BJP’s Gazette Is OUT
For two days, congress resorted to hooliganism in assembly not seen in the recent past. They paralyzed the house and were gunning for the BJP’s all those seven lawmakers who had voted for J&K’s ruling coalition in April’s legislative elections. Finally, Speaker Mohammad Akbar Lone obliged them.
“The member whose expulsion the BJP wants is Prof Chaman Lal Gupta and six lawmakers who have supported him are J R Sapolia, Gharu Ram, Bharat Bhushan, Baldev Raj, Durga Dass and Lal Chand,” Speaker said. “The party (BJP) wants them to be placed under suspension.” Former minister of state for defence Prof Chaman Lal Gupta, according to Speaker’s revelation, was terminated by the BJP for seven years from the basic membership of the party.
Lone, however, ruled out that he would not take any action against any of seven lawmakers unless the high court decides the petition. “Till then, we have no option but to maintain a status quo,” he said. “I do not want the court decision getting influenced.” In April, BJP lawmakers ended up voting for the ruling coalition while electing the members of the state legislative council. Of the 11 votes in its kitty, BJPs official candidate got only four votes as the party’s four votes were bagged by NC and three by Congress. It created a hue and cry forcing BJP to hold a probe and finally suggest action against seven lawmakers in a letter to the J&K assembly Speaker.

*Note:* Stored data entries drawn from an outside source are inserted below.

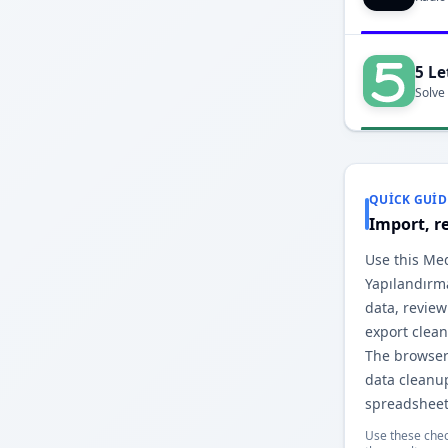
5 Le
Solve
QUICK GUID
Import, r
Use this Me
Yapılandırma
data, revie
export clea
The browser
data cleanu
spreadsheet
Use these chec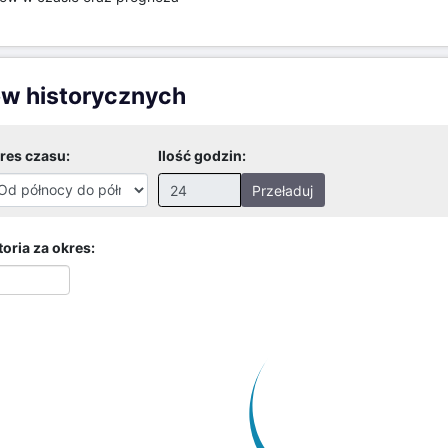
ów historycznych
res czasu:
Ilość godzin:
Przeładuj
Nieprawidłowa wartość.
Prawidłowe wartości to:
oria za okres:
Godziny: 1-168, Dni: 1-30,
Miesiące: 1 - 2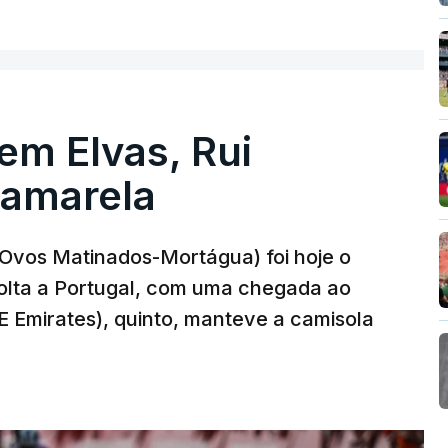
 em Elvas, Rui
 amarela
r-Ovos Matinados-Mortágua) foi hoje o
Volta a Portugal, com uma chegada ao
AE Emirates), quinto, manteve a camisola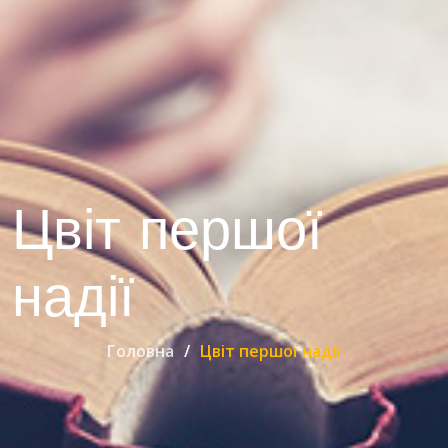
Цвіт першої
надії
Головна
Цвіт першої надії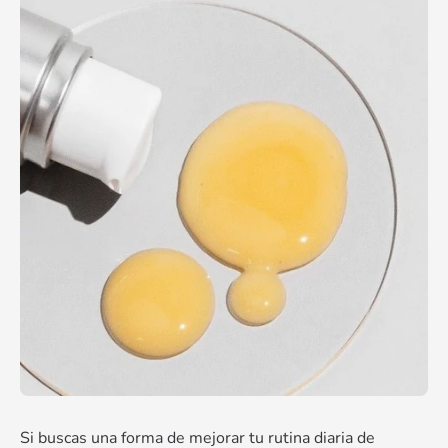
Si buscas una forma de mejorar tu rutina diaria de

After the names were out, the Congress members created a ruckus saying that if the members have lost the confidence of the party that had given them the mandate to represent the people, they cannot be members of the house. “They should seek a fresh mandate,” a lawmaker said. After Speaker Lone insisted that he would not change his mind, they flocked out in protest. There were some suggestions from other parties. PDP, for instance, sought appointment of a commission. Panthers Party members sought suspension of the two members of the upper house – one each from NC and Congress, who were elected with the BJP support. In the din, however, the voices saying that coalition that engineered the move is also equally culpable in the cross voting case.
Congress is playing intelligently. If it manages the seven BJP men expelled from assembly, a re-election will fetch them all these seats. That will make Congress the largest political party of the state.
But the interesting aspect is that the naming of BJP lawmakers coincided with the passage of a bill that intends to amend the J&K Representation of the peoples act that would do away with the secrecy in voting for electing the legislative council members by the lawmakers. “Recently a trend has been observed that party whip is not adhered to by the members of political parties,” the statement of objects and reasons of the amendment said. “Such a practice brings disrepute to the whole system of electoral process and the parliamentary institutions of governance.”